◆ **What is required**
From the data below, pull out every line that contains the word "gikk".

--- Entries provided Enclosed Below ---

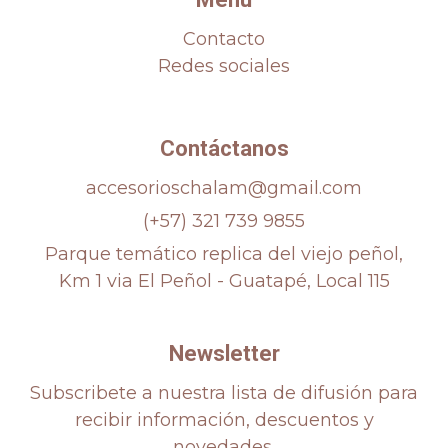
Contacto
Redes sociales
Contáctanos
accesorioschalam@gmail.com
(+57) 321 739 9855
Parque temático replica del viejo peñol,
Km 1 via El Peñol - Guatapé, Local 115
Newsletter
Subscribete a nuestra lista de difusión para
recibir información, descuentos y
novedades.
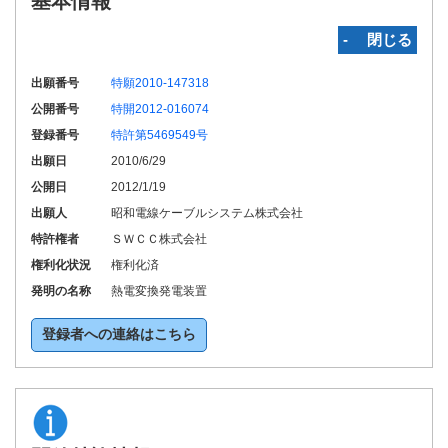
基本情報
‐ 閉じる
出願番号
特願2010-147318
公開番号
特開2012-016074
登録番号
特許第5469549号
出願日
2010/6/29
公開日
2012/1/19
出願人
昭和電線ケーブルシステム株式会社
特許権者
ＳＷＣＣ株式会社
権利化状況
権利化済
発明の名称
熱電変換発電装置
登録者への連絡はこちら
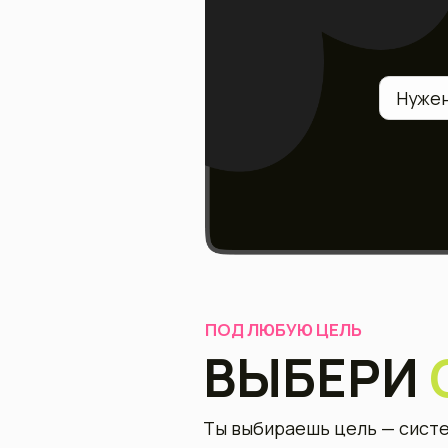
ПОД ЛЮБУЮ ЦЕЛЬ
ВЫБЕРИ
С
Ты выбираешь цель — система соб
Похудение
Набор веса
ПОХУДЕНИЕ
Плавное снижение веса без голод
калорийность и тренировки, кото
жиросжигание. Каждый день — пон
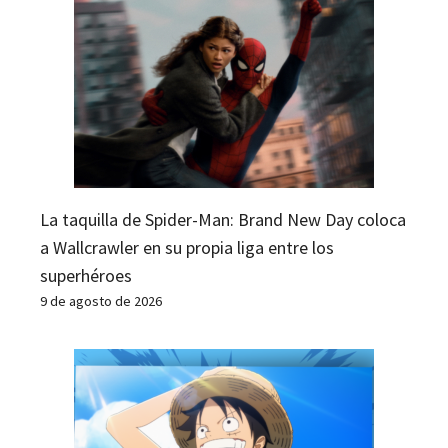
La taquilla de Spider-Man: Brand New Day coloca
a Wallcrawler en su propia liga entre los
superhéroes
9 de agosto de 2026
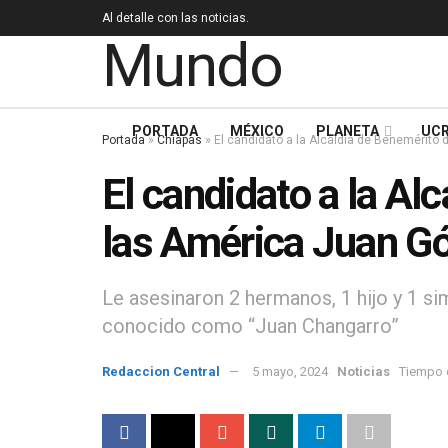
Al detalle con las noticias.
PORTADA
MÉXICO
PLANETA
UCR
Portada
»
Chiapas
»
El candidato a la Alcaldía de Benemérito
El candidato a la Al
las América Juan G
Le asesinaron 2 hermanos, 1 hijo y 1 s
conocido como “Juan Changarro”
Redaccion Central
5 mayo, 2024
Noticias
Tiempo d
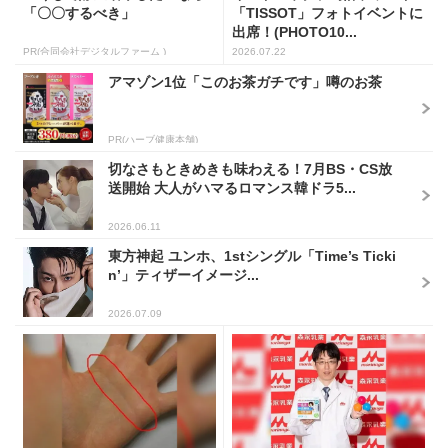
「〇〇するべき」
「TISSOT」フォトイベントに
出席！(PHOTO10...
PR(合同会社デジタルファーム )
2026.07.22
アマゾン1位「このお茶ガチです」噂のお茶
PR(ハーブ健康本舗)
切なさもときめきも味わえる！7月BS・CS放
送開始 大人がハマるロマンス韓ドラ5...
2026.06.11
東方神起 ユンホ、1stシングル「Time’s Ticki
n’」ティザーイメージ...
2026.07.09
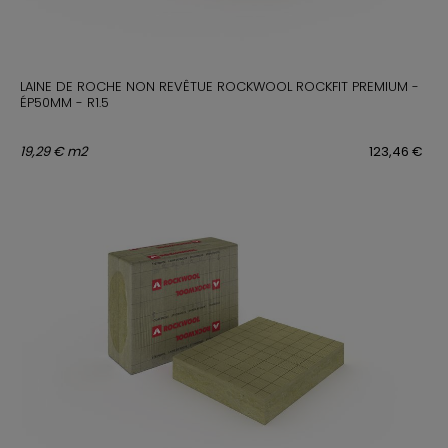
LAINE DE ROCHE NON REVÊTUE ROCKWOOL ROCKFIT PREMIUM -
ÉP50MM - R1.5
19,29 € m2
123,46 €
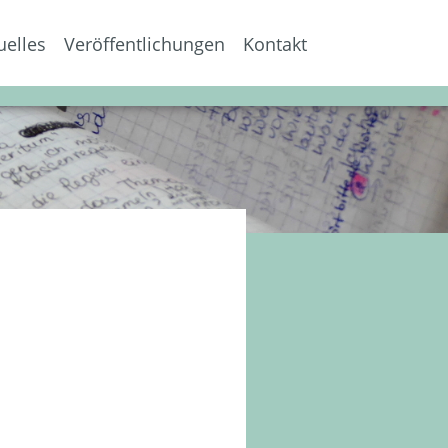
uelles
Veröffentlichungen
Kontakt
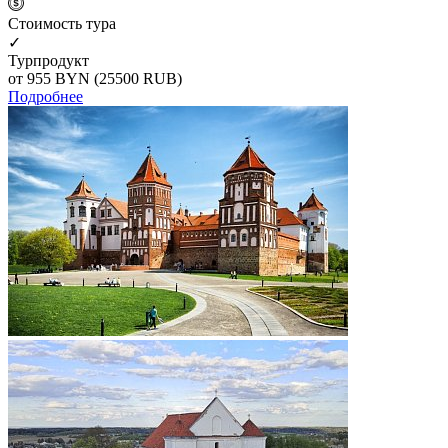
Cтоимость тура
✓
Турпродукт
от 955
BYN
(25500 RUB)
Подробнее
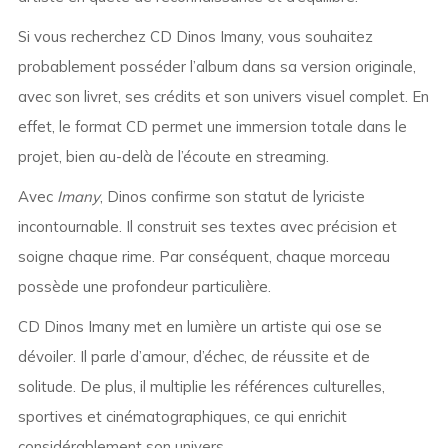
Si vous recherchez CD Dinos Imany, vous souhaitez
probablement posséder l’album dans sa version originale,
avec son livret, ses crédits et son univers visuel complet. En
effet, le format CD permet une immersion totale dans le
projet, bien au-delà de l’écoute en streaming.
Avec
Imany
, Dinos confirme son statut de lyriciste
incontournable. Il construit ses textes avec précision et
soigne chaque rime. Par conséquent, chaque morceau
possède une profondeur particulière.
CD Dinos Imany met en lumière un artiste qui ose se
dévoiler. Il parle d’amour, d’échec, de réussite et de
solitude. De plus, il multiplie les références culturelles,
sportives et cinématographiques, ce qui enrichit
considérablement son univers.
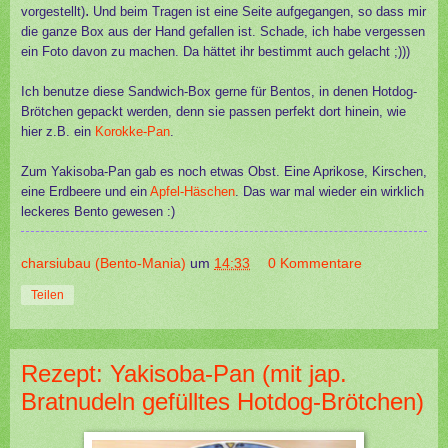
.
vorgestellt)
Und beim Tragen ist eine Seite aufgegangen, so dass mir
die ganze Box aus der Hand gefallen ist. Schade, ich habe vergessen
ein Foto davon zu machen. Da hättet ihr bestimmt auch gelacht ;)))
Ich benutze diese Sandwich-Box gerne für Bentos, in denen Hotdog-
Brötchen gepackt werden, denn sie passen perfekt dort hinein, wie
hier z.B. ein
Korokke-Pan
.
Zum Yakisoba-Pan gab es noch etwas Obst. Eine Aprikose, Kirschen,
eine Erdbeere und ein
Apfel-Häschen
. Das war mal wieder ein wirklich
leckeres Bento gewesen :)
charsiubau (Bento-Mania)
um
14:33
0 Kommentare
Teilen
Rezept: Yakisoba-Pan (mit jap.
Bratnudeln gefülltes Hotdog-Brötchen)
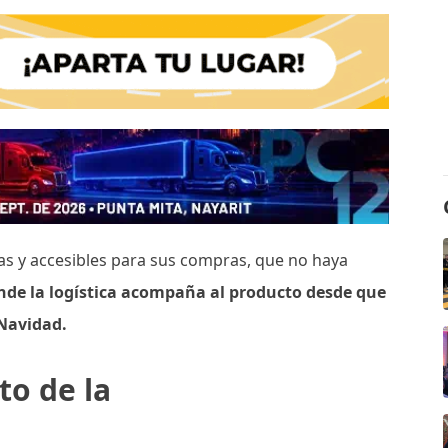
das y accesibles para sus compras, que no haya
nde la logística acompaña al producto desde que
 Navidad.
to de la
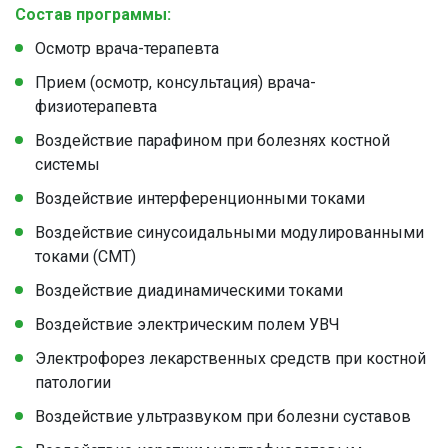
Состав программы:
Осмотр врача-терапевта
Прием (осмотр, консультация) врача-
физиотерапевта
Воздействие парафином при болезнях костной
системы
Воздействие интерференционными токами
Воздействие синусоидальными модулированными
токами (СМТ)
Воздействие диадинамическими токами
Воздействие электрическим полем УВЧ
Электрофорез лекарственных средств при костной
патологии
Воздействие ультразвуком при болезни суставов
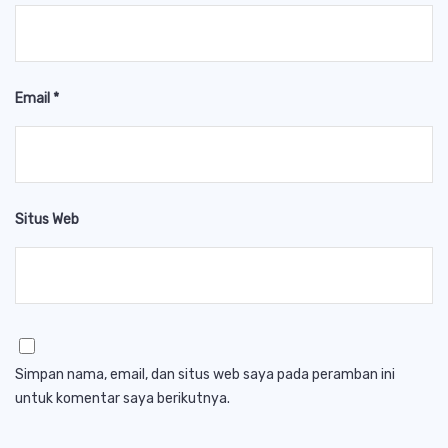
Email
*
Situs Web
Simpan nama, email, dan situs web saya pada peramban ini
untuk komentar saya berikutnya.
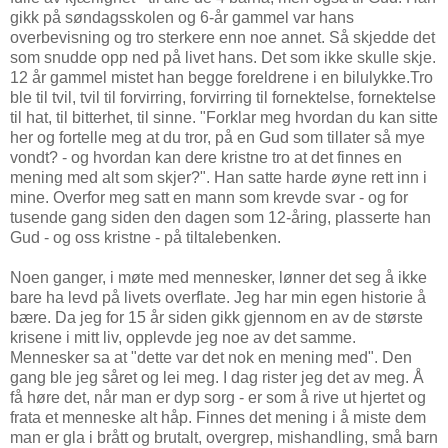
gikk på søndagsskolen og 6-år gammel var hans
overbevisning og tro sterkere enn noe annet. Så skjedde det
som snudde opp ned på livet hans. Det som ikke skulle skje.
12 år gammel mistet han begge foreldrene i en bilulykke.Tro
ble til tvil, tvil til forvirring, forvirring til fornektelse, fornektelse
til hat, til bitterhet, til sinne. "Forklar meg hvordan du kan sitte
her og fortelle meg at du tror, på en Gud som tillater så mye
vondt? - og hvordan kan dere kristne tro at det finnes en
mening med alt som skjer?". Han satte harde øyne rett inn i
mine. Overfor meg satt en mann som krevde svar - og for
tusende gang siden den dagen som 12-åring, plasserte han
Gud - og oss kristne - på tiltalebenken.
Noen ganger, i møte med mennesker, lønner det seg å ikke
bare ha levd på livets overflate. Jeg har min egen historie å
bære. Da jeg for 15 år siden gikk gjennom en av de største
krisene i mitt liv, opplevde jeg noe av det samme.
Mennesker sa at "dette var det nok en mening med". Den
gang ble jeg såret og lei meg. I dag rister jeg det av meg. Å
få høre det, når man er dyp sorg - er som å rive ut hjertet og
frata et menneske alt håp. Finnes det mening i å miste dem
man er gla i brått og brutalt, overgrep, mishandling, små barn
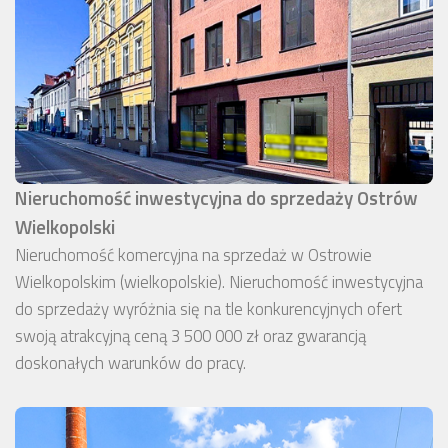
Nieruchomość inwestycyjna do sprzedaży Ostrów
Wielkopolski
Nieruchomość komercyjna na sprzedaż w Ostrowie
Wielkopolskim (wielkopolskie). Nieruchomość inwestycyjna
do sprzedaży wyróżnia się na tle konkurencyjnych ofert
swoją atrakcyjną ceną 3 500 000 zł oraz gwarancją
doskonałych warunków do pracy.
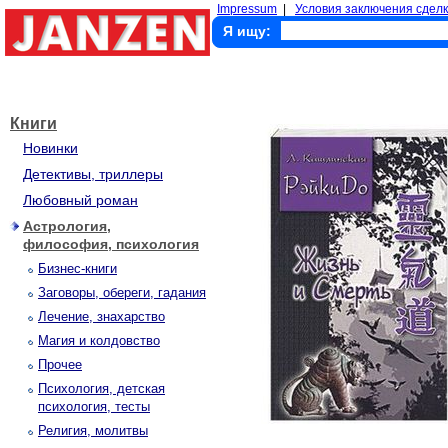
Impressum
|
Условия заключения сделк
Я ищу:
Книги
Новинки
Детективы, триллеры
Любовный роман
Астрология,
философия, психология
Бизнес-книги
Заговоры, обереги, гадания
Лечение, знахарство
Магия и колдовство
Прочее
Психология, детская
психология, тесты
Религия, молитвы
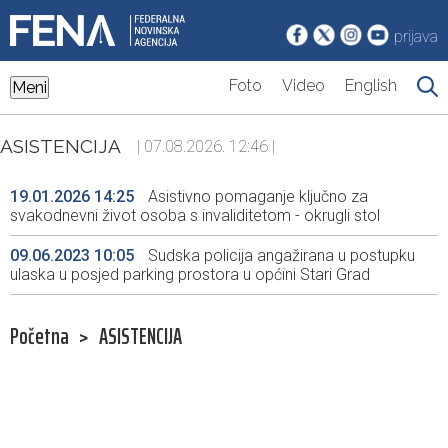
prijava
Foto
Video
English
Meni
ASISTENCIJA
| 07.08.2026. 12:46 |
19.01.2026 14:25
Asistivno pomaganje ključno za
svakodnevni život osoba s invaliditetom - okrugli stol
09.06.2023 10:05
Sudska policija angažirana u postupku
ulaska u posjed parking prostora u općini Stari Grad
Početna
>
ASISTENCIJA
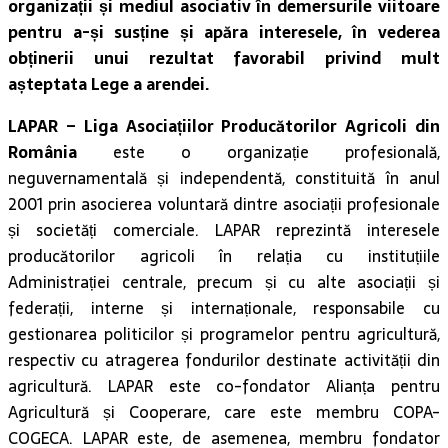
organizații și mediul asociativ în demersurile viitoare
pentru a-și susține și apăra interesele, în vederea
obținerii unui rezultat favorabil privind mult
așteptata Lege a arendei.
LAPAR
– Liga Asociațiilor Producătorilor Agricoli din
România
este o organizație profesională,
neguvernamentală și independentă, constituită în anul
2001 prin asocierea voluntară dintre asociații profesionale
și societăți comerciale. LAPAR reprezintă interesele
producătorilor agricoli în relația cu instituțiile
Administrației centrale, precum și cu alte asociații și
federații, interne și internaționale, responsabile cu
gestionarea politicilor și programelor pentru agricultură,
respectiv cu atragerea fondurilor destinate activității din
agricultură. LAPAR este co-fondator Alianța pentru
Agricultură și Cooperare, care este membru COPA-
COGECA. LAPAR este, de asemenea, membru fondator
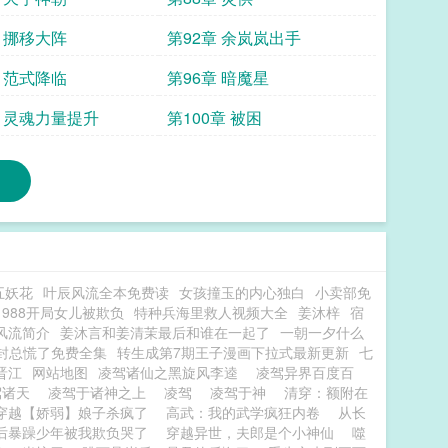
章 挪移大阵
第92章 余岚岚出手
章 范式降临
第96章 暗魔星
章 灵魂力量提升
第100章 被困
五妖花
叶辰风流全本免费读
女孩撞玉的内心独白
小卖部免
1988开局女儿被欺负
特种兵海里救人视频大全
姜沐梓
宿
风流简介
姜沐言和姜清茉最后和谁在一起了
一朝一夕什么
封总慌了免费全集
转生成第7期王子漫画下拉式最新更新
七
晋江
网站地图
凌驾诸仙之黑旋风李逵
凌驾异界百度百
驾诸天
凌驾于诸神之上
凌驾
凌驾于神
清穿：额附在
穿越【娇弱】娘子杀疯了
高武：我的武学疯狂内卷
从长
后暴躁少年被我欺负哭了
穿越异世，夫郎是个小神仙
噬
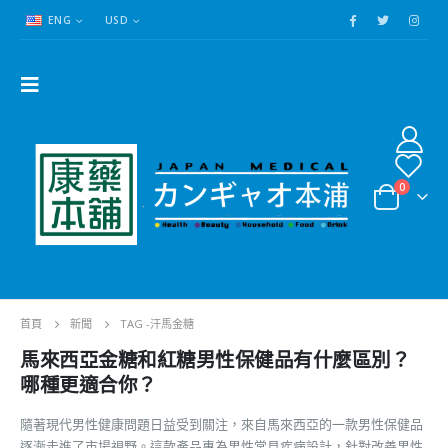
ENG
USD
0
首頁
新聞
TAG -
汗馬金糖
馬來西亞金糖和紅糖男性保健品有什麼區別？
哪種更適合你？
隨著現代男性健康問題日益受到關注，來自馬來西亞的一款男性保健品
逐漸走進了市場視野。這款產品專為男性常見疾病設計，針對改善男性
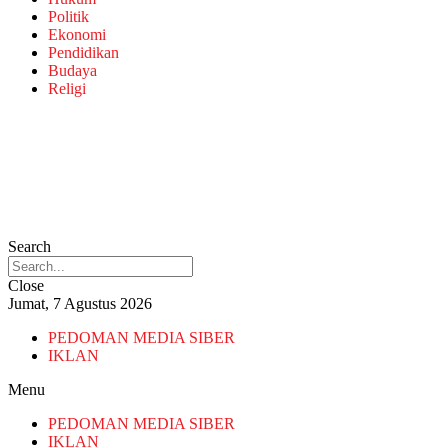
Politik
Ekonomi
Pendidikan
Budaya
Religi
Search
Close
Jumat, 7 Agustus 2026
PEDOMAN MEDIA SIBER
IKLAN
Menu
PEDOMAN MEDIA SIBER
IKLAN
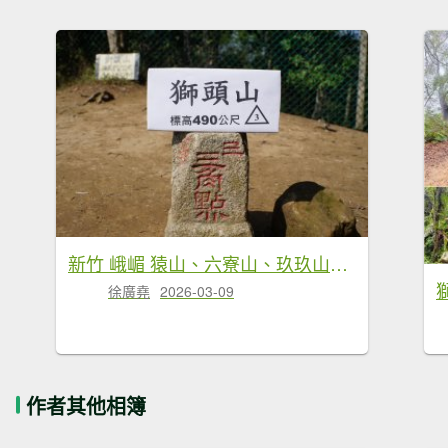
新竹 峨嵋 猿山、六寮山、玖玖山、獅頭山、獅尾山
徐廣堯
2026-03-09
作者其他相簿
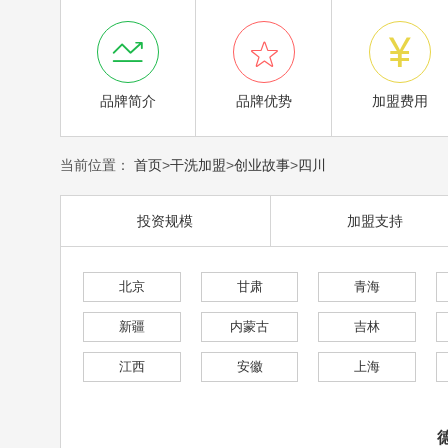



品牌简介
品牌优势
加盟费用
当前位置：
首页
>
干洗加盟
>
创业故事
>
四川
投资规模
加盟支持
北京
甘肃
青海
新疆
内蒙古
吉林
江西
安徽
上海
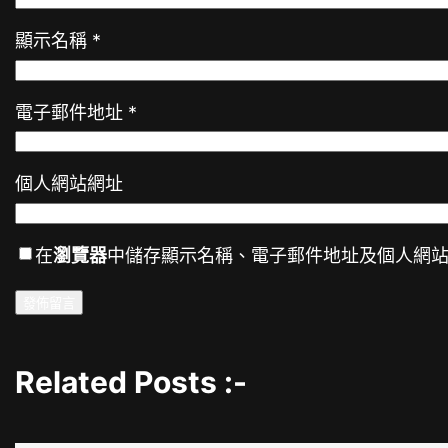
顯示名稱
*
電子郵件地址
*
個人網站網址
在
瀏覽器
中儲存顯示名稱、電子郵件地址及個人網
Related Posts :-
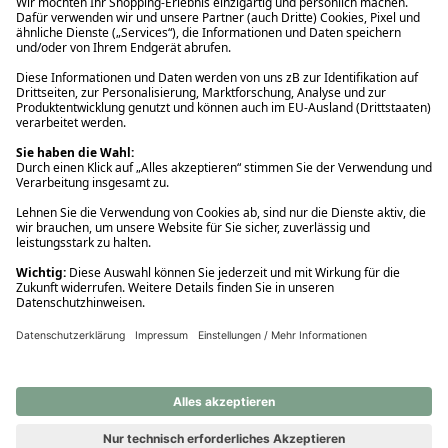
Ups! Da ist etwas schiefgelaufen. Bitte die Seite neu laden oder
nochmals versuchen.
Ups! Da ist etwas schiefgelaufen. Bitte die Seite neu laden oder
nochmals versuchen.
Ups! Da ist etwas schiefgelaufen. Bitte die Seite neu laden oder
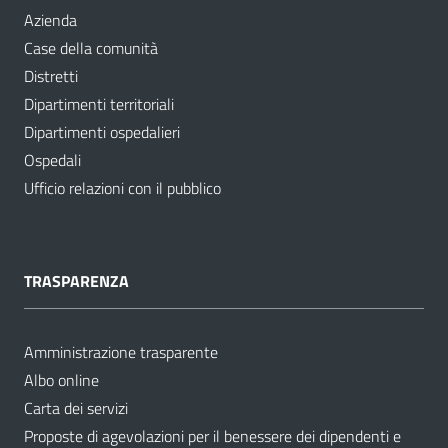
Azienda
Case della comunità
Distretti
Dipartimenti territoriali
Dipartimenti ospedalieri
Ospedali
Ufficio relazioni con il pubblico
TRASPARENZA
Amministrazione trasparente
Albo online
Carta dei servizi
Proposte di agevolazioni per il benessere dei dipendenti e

--- End of Enclosed Entries provided ---

◆ **Answer section**
gikk på søndagsskolen og 6-år gammel var hans
bære. Da jeg for 15 år siden gikk gjennom en av de største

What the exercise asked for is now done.